- The task
Output the listing below exactly, minus its images.

- Exercise materials
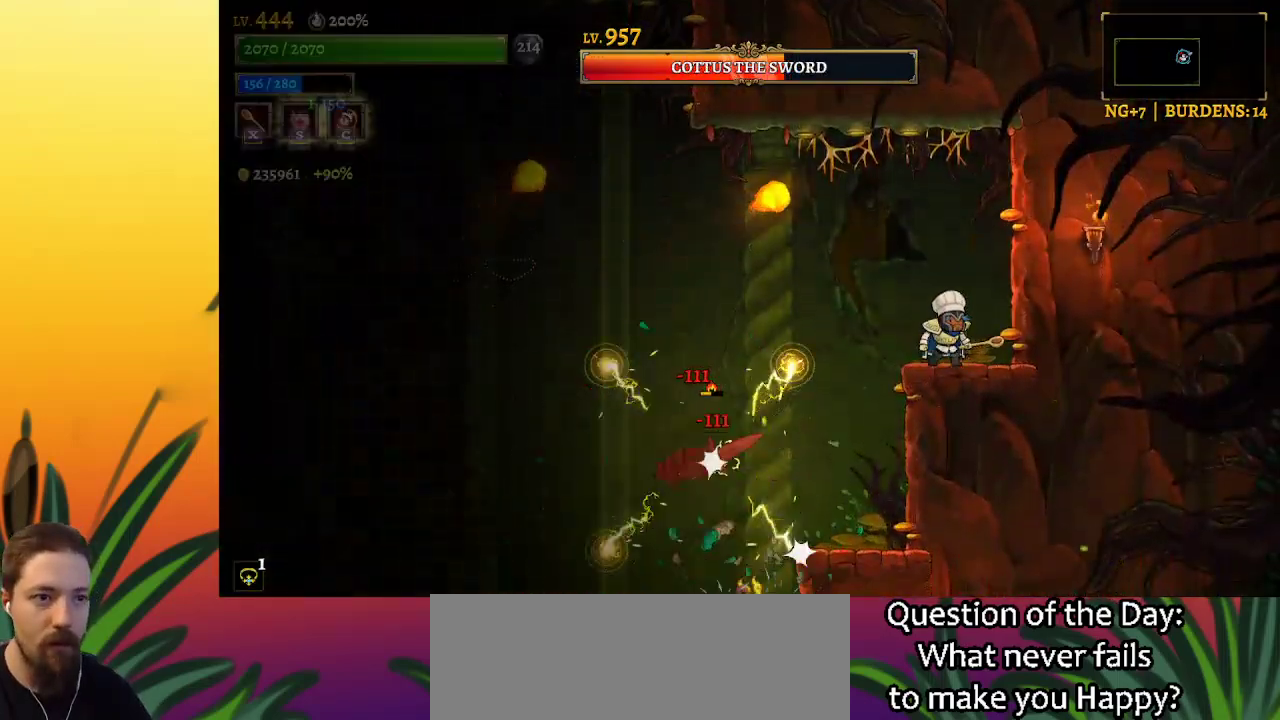
{"keys": ["a", "left"], "events": [[83, "z", "down"], [217, "z", "up"], [317, "left", "down"], [367, "a", "down"]]}
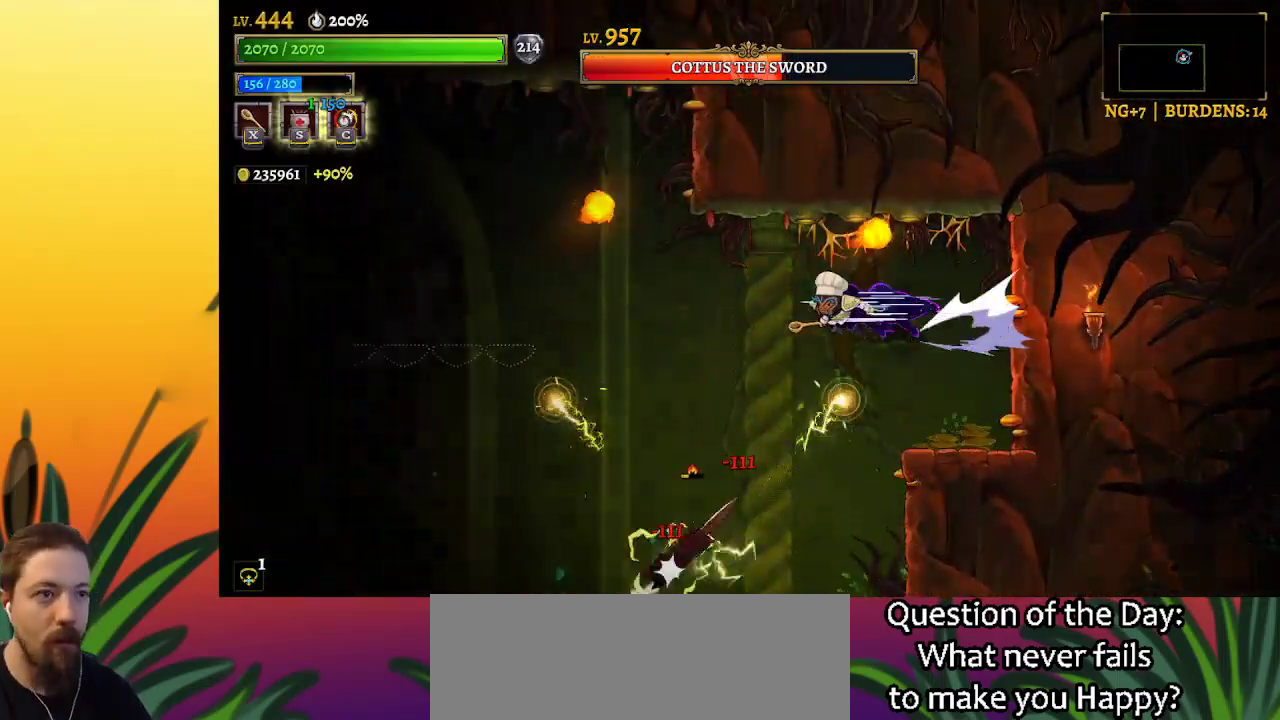
{"keys": ["left", "z"], "events": [[317, "a", "up"], [417, "z", "down"]]}
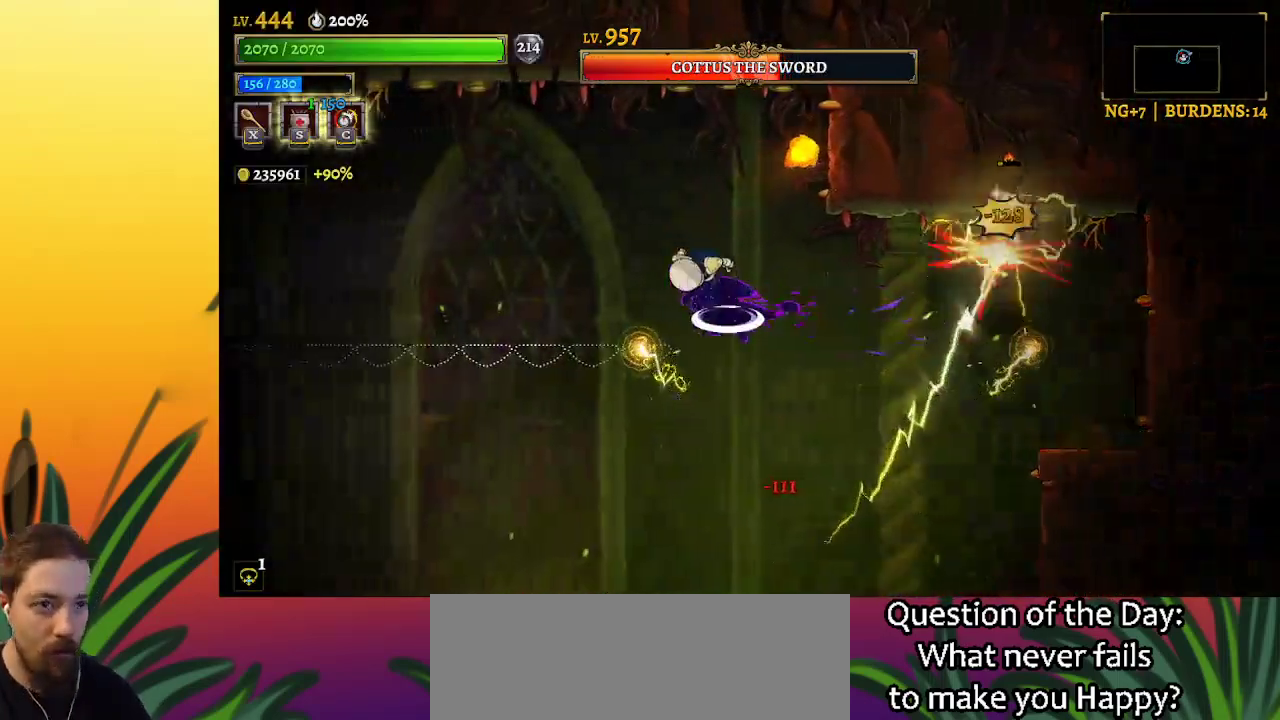
{"keys": ["right"], "events": [[250, "left", "up"], [250, "right", "down"], [250, "z", "up"]]}
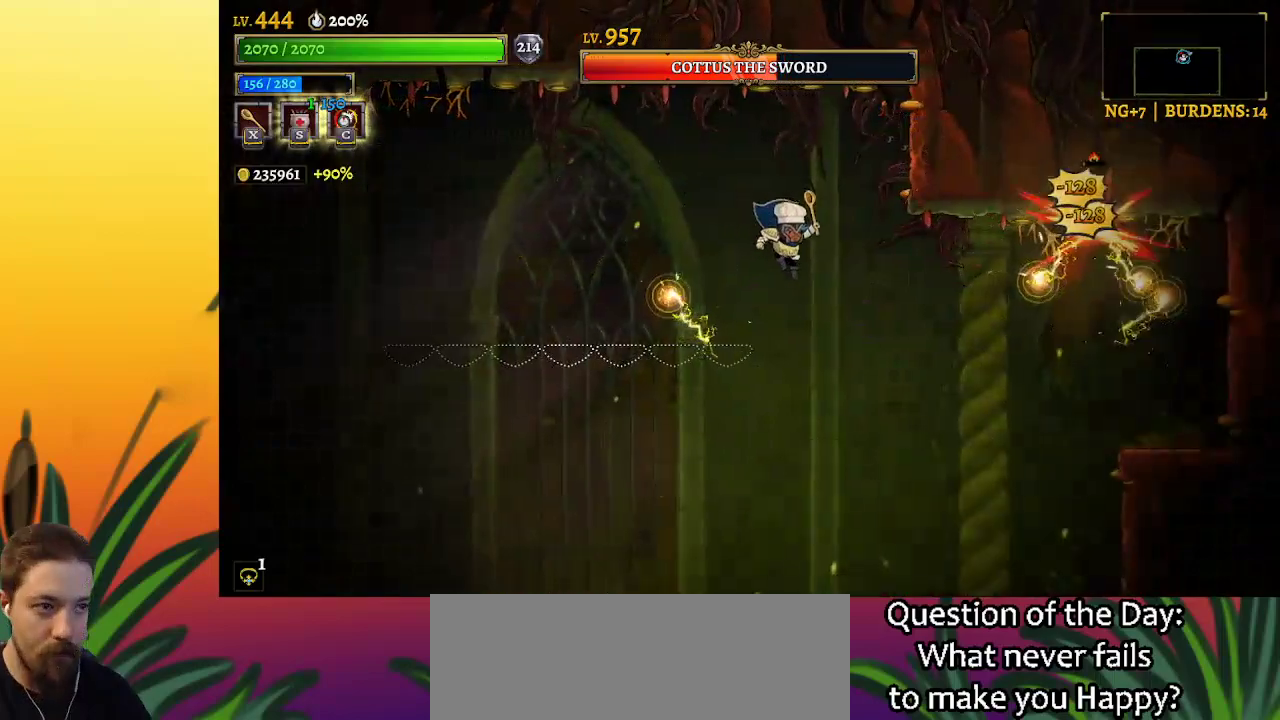
{"keys": [], "events": [[400, "right", "up"]]}
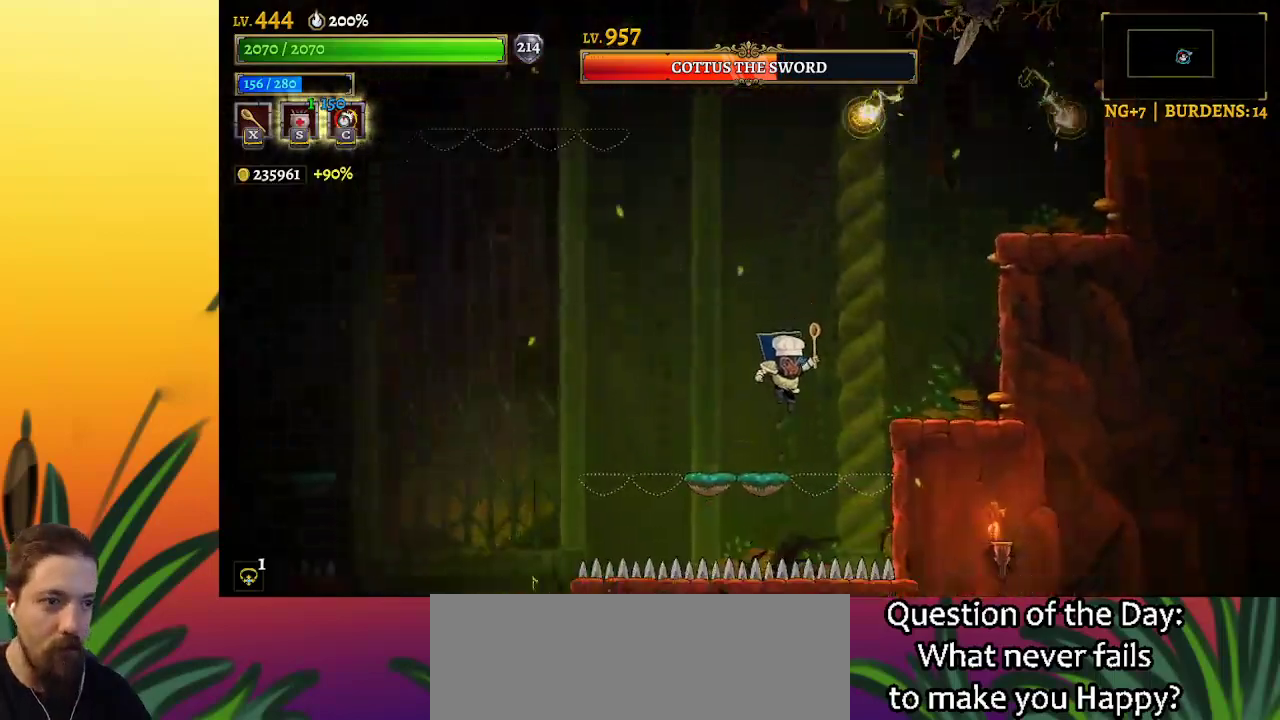
{"keys": ["left"], "events": [[100, "left", "down"], [183, "z", "down"], [367, "z", "up"]]}
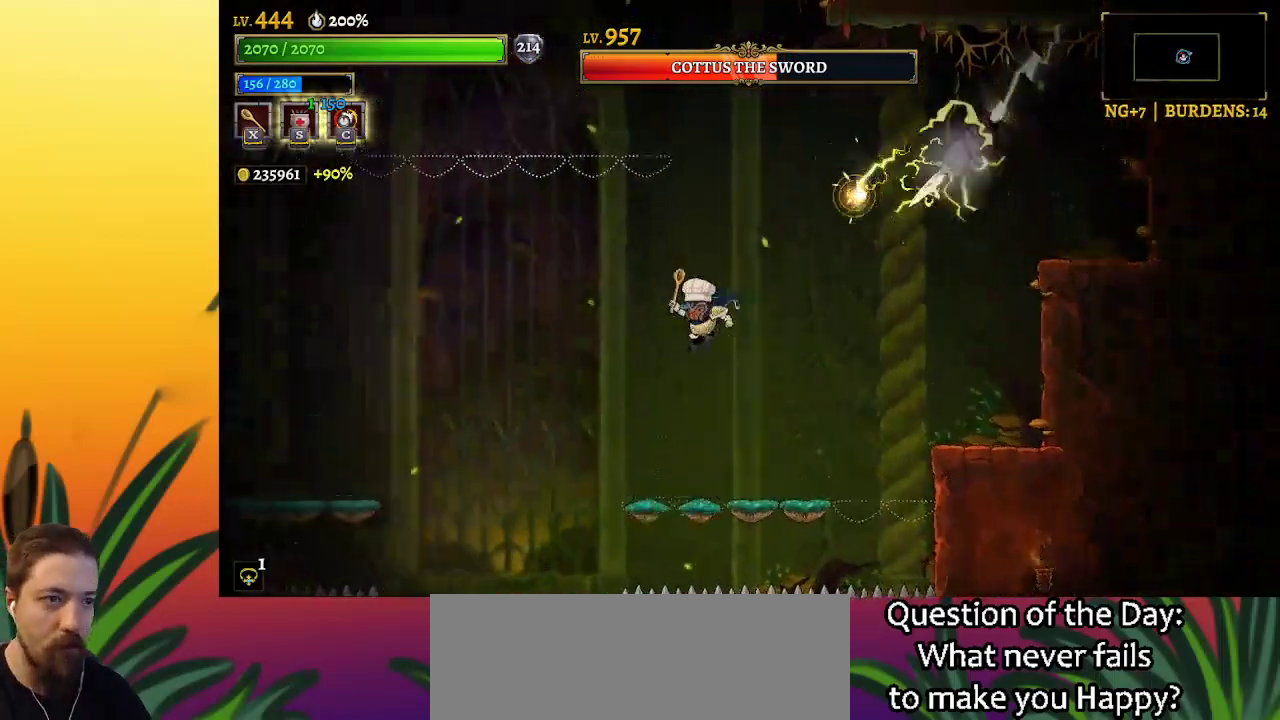
{"keys": ["left"], "events": []}
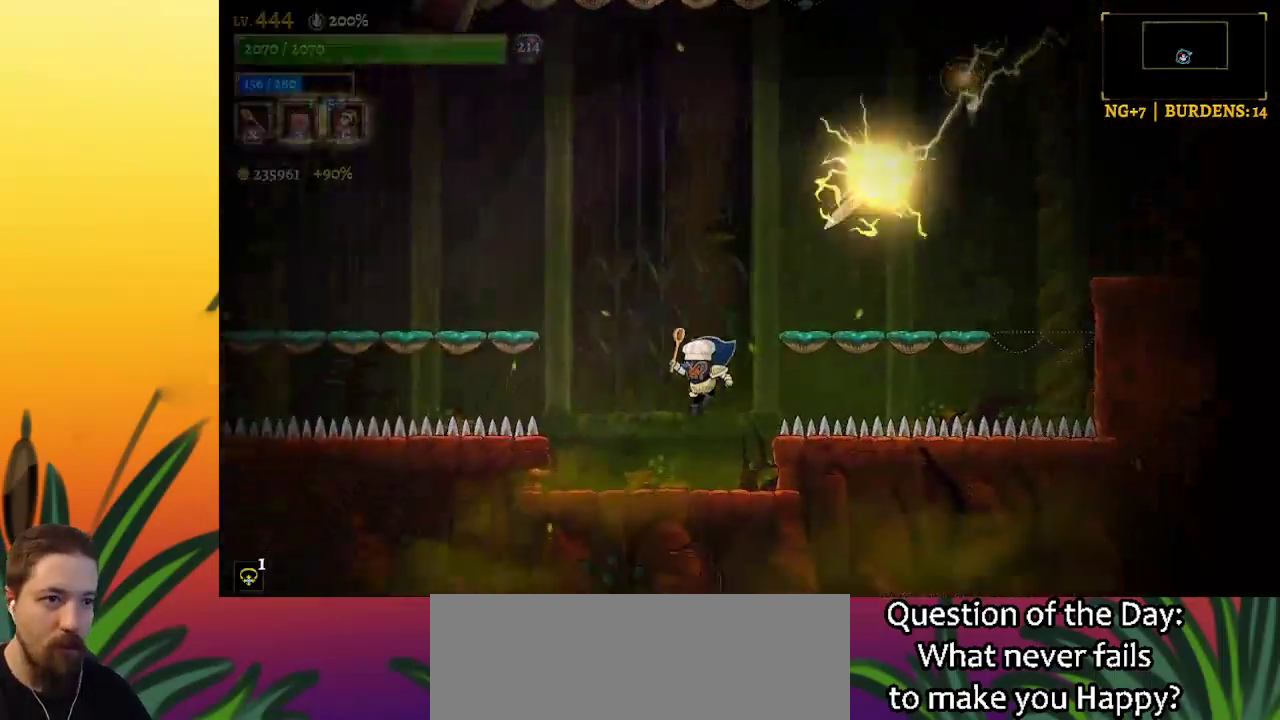
{"keys": [], "events": [[267, "left", "up"], [300, "right", "down"], [300, "z", "down"], [400, "right", "up"], [400, "x", "down"], [500, "x", "up"], [500, "z", "up"]]}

- Response area
{"keys": ["a", "left"], "events": [[83, "z", "down"], [217, "z", "up"], [317, "left", "down"], [367, "a", "down"]]}
{"keys": ["left", "z"], "events": [[317, "a", "up"], [417, "z", "down"]]}
{"keys": ["right"], "events": [[250, "left", "up"], [250, "right", "down"], [250, "z", "up"]]}
{"keys": [], "events": [[400, "right", "up"]]}
{"keys": ["left"], "events": [[100, "left", "down"], [183, "z", "down"], [367, "z", "up"]]}
{"keys": ["left"], "events": []}
{"keys": [], "events": [[267, "left", "up"], [300, "right", "down"], [300, "z", "down"], [400, "right", "up"], [400, "x", "down"], [500, "x", "up"], [500, "z", "up"]]}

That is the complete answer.